§ **Exercise directions**: Keep the pictures out of your copy. Transcribe the records below exactly.
Segment Start: Exercise inputs
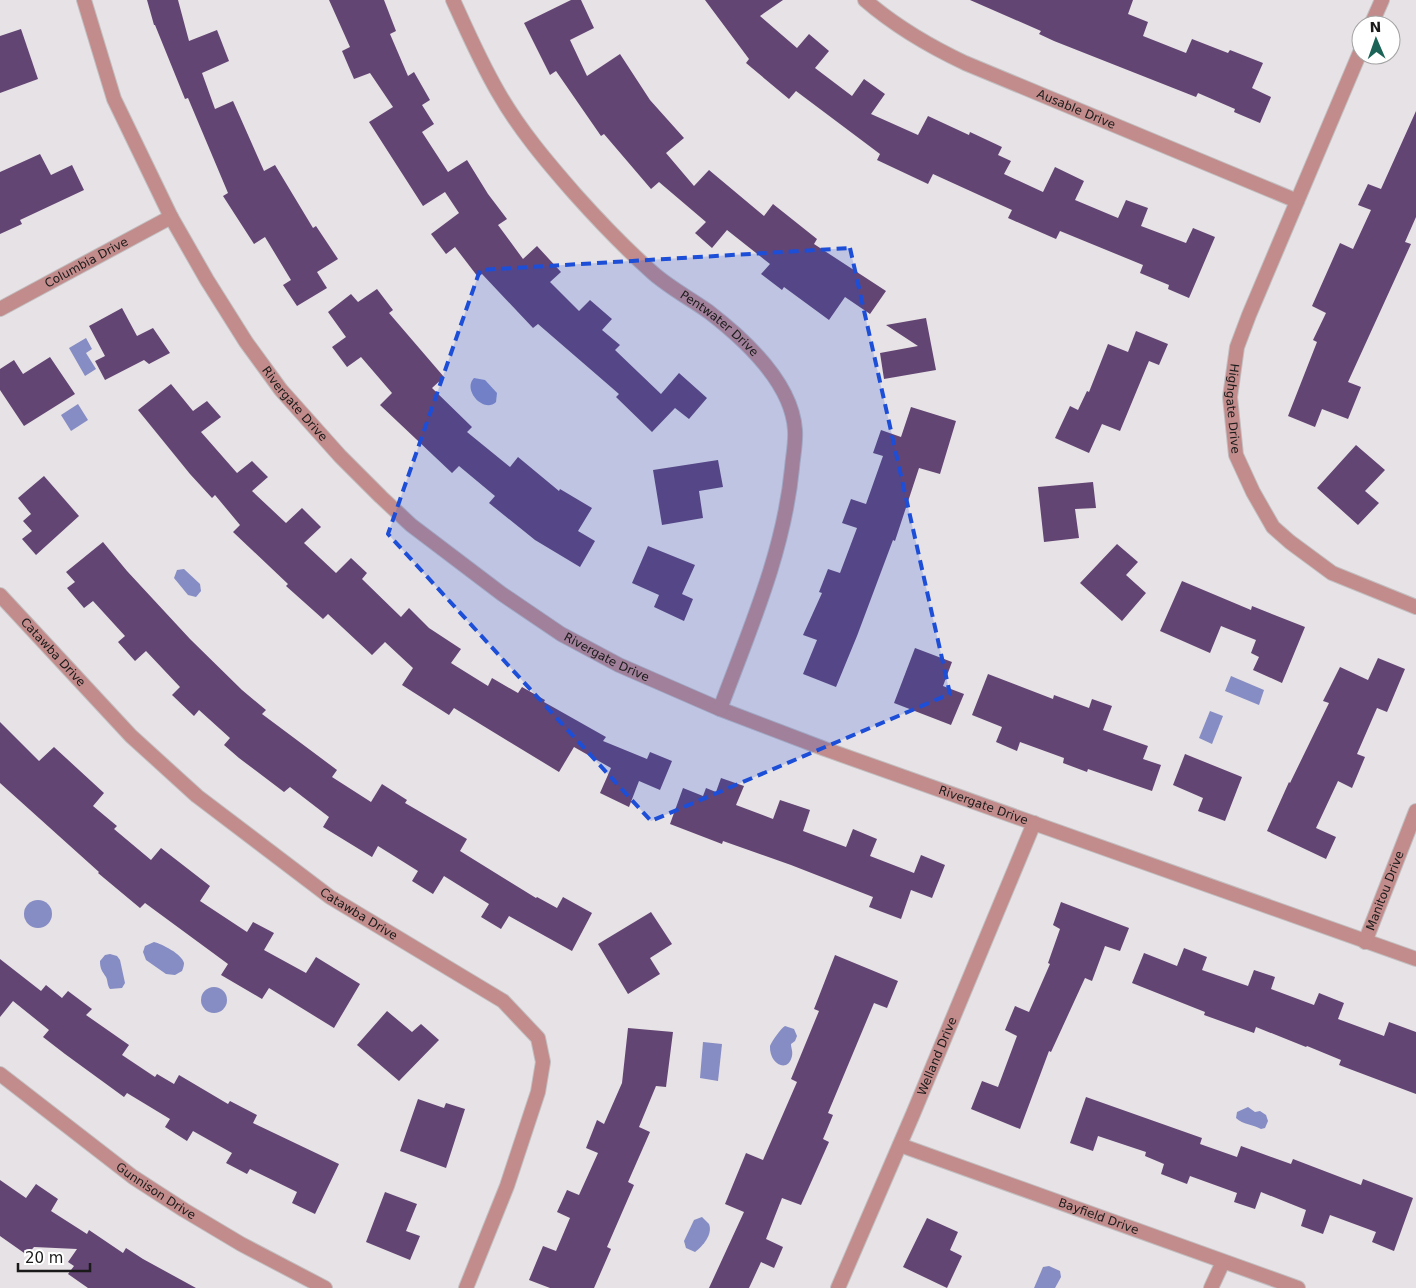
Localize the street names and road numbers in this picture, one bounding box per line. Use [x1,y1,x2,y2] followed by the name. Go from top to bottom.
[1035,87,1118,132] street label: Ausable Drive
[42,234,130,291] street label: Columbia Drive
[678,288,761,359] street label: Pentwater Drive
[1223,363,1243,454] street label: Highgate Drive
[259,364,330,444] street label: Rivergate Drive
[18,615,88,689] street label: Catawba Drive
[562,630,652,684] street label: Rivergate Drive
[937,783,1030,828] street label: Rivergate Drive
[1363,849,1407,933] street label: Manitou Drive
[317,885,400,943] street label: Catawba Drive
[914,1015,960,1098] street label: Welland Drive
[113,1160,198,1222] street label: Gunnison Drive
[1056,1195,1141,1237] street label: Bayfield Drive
Segment End: Exercise inputs
§ **Solution to this task**:
Localize the street names and road numbers in this picture, one bounding box per line. Use [x1,y1,x2,y2] followed by the name. Go from top to bottom.
[1035,87,1118,132] street label: Ausable Drive
[42,234,130,291] street label: Columbia Drive
[678,288,761,359] street label: Pentwater Drive
[1223,363,1243,454] street label: Highgate Drive
[259,364,330,444] street label: Rivergate Drive
[18,615,88,689] street label: Catawba Drive
[562,630,652,684] street label: Rivergate Drive
[937,783,1030,828] street label: Rivergate Drive
[1363,849,1407,933] street label: Manitou Drive
[317,885,400,943] street label: Catawba Drive
[914,1015,960,1098] street label: Welland Drive
[113,1160,198,1222] street label: Gunnison Drive
[1056,1195,1141,1237] street label: Bayfield Drive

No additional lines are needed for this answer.